"""

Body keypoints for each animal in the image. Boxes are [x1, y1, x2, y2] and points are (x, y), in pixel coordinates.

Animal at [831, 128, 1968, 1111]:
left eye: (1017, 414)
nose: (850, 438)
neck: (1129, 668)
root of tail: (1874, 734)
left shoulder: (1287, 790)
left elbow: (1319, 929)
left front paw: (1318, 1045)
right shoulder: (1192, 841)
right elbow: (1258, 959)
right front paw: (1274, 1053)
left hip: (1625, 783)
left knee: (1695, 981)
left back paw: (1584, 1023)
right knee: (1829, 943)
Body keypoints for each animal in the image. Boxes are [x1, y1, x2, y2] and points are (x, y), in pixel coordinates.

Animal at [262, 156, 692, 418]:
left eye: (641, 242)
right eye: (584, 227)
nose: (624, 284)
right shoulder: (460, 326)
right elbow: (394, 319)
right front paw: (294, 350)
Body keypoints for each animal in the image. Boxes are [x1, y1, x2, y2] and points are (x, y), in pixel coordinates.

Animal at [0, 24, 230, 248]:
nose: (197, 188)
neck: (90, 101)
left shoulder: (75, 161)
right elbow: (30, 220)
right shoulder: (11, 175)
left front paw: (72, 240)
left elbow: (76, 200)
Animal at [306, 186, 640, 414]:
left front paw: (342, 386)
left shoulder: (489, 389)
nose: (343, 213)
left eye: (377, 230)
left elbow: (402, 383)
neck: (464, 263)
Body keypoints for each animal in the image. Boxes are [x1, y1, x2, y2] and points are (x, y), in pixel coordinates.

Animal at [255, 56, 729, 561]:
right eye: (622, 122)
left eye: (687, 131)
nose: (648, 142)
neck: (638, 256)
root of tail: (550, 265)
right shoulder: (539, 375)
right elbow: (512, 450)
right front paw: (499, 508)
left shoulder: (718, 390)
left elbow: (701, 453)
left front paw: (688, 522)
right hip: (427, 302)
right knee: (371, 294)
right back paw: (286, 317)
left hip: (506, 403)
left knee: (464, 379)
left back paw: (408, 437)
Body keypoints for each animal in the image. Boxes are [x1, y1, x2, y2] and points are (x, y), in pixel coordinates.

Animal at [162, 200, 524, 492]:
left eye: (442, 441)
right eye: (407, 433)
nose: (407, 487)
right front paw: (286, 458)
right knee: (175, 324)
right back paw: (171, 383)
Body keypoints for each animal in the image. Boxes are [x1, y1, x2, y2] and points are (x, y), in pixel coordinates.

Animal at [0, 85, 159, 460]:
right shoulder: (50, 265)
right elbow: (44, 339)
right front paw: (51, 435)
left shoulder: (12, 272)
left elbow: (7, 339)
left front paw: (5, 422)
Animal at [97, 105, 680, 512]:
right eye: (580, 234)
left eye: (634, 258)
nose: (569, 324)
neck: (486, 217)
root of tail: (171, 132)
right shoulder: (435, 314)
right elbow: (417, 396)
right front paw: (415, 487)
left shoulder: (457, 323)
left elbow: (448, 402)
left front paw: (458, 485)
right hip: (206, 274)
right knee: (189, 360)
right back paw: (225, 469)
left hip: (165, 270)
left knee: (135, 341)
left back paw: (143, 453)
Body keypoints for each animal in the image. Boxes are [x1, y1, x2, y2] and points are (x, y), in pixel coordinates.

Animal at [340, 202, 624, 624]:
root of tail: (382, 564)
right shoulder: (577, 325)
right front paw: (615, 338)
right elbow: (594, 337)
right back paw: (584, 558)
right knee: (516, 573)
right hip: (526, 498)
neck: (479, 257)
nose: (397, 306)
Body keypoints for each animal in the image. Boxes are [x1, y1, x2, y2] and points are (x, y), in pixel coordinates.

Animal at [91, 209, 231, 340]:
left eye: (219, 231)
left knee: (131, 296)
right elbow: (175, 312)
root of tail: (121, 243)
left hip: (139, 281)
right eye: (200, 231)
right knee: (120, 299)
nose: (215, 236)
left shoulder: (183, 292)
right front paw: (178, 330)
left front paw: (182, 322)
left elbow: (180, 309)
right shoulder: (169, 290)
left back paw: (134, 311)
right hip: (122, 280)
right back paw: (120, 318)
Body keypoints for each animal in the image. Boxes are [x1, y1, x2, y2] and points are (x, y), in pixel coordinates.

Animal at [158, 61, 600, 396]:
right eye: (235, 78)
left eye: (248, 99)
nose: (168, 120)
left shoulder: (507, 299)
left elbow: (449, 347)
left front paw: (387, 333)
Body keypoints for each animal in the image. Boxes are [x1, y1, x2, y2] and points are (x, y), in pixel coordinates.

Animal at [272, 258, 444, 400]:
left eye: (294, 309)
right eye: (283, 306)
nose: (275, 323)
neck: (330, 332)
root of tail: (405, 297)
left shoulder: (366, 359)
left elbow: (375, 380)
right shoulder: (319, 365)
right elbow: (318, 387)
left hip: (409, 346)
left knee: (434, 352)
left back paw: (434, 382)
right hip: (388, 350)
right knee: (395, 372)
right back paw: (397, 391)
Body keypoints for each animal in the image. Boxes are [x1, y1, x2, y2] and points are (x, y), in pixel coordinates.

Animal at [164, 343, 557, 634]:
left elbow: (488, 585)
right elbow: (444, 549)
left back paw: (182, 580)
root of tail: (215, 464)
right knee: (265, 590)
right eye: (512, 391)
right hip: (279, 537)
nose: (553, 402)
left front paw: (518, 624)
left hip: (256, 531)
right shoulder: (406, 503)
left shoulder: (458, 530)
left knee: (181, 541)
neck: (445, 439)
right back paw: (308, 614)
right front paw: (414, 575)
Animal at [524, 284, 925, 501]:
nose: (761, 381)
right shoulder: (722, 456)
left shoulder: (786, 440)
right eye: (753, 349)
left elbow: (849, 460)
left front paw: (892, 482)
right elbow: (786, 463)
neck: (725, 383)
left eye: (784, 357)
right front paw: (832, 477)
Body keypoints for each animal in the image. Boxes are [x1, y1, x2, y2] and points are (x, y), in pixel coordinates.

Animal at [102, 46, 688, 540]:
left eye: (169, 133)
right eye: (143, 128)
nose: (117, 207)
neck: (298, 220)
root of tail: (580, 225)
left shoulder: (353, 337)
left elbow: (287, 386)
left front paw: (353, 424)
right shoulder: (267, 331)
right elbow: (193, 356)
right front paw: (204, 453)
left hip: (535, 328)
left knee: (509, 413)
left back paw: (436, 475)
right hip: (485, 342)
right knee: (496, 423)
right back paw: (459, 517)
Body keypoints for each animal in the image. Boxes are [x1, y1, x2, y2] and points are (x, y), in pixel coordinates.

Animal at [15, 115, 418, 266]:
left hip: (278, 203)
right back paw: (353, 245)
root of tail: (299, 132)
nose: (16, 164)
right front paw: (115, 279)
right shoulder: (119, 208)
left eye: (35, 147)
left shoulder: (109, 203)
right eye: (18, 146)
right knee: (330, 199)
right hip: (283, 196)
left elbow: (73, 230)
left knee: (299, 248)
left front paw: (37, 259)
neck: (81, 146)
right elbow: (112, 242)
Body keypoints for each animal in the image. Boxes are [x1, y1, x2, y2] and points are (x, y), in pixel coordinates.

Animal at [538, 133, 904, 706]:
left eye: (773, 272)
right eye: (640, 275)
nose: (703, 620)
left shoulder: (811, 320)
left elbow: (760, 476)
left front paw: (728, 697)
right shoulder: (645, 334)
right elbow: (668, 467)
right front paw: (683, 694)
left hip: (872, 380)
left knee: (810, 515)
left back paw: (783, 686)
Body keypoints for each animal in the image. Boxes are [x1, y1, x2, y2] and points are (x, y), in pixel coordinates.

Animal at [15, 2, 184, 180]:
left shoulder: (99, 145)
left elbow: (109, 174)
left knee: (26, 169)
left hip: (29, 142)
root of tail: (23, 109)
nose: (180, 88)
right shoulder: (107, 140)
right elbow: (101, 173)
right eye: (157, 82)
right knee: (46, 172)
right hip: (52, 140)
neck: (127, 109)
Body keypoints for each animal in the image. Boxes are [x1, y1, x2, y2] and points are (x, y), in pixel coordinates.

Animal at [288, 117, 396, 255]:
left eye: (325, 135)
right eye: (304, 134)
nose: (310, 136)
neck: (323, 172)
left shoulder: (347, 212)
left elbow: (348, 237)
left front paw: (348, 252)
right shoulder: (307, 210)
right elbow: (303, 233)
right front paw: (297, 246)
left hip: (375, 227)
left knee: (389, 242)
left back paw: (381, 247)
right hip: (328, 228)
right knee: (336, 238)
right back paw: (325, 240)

"""

What needs to be done — Would you print exactly, and only, the lines of the data above from the line with "left elbow: (760, 476)" through the line with "left shoulder: (347, 212)", inclusive?

Written answer —
left elbow: (760, 476)
left front paw: (728, 697)
right shoulder: (645, 334)
right elbow: (668, 467)
right front paw: (683, 694)
left hip: (872, 380)
left knee: (810, 515)
left back paw: (783, 686)
Body keypoints for each animal in the image. Boxes are [x1, y1, x2, y2] and points are (x, y), in pixel coordinates.

Animal at [15, 2, 184, 180]:
left shoulder: (99, 145)
left elbow: (109, 174)
left knee: (26, 169)
left hip: (29, 142)
root of tail: (23, 109)
nose: (180, 88)
right shoulder: (107, 140)
right elbow: (101, 173)
right eye: (157, 82)
right knee: (46, 172)
right hip: (52, 140)
neck: (127, 109)
Body keypoints for each animal in the image. Boxes are [x1, y1, x2, y2] and points are (x, y), in pixel coordinates.

Animal at [288, 117, 396, 255]:
left eye: (325, 135)
right eye: (304, 134)
nose: (310, 136)
neck: (323, 172)
left shoulder: (347, 212)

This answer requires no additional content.